Panel Statement
Panel: Site Specifics: Mobile Media Art and the Contexts of Place
Each of my works require extensive interaction with sites through the simple act of walking. Both in production and reception, my work emerges through a process that I have come to think of as a form of “kinesthetic attunement.” Walking is the ground from which my work evolves as a form of experiential knowledge. It is also the basis upon which I seek to challenge and critique abstract models of spatial representation and the theoretical foundations of technologies associated with locative media. Drawing upon the philosophy of embodiment as well as anthropological methods and ethnographic practices employed in current projects, I will discuss insights from my over fifteen years experience making site-specific sound and media installations using GPS and other location-sensing technologies.
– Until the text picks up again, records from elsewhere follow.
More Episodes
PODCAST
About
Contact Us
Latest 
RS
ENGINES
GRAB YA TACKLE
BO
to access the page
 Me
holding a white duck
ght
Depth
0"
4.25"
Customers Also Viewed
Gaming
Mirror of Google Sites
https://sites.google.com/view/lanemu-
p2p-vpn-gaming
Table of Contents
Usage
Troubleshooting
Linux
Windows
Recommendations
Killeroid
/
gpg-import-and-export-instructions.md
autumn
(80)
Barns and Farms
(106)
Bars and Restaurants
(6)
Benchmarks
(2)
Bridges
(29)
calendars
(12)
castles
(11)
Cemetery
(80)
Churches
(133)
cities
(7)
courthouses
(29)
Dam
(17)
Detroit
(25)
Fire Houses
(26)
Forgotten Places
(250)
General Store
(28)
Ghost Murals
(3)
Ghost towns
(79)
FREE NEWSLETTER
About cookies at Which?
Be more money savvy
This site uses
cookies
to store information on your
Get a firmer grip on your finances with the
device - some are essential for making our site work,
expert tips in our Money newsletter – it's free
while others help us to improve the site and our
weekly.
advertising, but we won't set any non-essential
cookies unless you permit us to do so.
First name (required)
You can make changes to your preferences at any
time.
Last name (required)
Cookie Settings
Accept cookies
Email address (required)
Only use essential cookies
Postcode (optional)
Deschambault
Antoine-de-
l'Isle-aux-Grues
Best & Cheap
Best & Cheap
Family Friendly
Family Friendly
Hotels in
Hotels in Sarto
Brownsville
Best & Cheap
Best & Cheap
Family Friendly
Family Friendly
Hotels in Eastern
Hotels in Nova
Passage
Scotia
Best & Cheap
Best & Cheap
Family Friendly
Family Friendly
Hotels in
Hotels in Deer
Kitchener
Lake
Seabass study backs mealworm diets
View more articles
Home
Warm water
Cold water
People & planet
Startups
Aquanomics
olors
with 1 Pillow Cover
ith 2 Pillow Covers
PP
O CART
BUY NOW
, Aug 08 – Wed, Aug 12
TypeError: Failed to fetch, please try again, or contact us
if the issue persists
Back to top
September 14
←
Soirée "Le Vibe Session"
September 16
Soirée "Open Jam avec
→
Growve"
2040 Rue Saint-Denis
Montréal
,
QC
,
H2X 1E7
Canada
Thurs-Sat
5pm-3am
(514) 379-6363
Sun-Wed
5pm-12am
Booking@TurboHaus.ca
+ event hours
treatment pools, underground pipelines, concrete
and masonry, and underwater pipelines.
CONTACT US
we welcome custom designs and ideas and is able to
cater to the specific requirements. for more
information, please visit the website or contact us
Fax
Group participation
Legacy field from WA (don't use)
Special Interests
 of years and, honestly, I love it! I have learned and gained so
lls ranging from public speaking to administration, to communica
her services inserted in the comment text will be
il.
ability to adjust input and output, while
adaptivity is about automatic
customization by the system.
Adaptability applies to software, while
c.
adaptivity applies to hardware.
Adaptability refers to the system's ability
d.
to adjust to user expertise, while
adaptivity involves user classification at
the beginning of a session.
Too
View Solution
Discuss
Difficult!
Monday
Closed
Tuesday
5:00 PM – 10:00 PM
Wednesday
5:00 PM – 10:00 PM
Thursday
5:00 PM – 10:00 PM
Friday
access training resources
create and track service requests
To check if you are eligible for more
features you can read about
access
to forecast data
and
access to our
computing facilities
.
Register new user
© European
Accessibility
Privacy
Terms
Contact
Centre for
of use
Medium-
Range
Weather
- Teri Rueb works at the intersection of interactive media, sound, land, and environmental art. She pioneered the form of GPS-based interactive installation with her project “Trace,” which was developed at the Banff Centre for the arts from 1996-1999. She is the recipient of numerous awards including a Prix Ars Electronica Award of Distinction in 2008 for her project “Core Sample” set on a landfill in the Boston Harbor. Her site-specific works have been presented in contexts as varied as the Wadden Sea (The Netherlands), the Heathland and the Oldenburg Botanical Garden in Northern Germany, the Boston Common and Public Gardens, the Viru Keskus shopping mall in post-Soviet Tallinn, Estonia, the Berlin Tiergarten, and highway systems across the United States. She recently completed her doctorate at the Harvard University Graduate School of Design where her research focused on constructions of wilderness and subjectivity in mobile network society. Her work has been funded by the Banff Center for the Arts, Edith Russ Site, Klangpol, LEF Foundation, Turbulence.org, and Artslink and many state arts councils. From 2004-2009 she served as founding faculty and was later appointed Department Head of the graduate Digital + Media Department at the Rhode Island School of Design. Rueb is currently Professor in the Media Study Department at the University at Buffalo (SUNY) where she is Founder and Director of Open Air Institute, a platform for connecting field-based learning and collaborative partnerships at the intersection of landscape, technology, media art and design.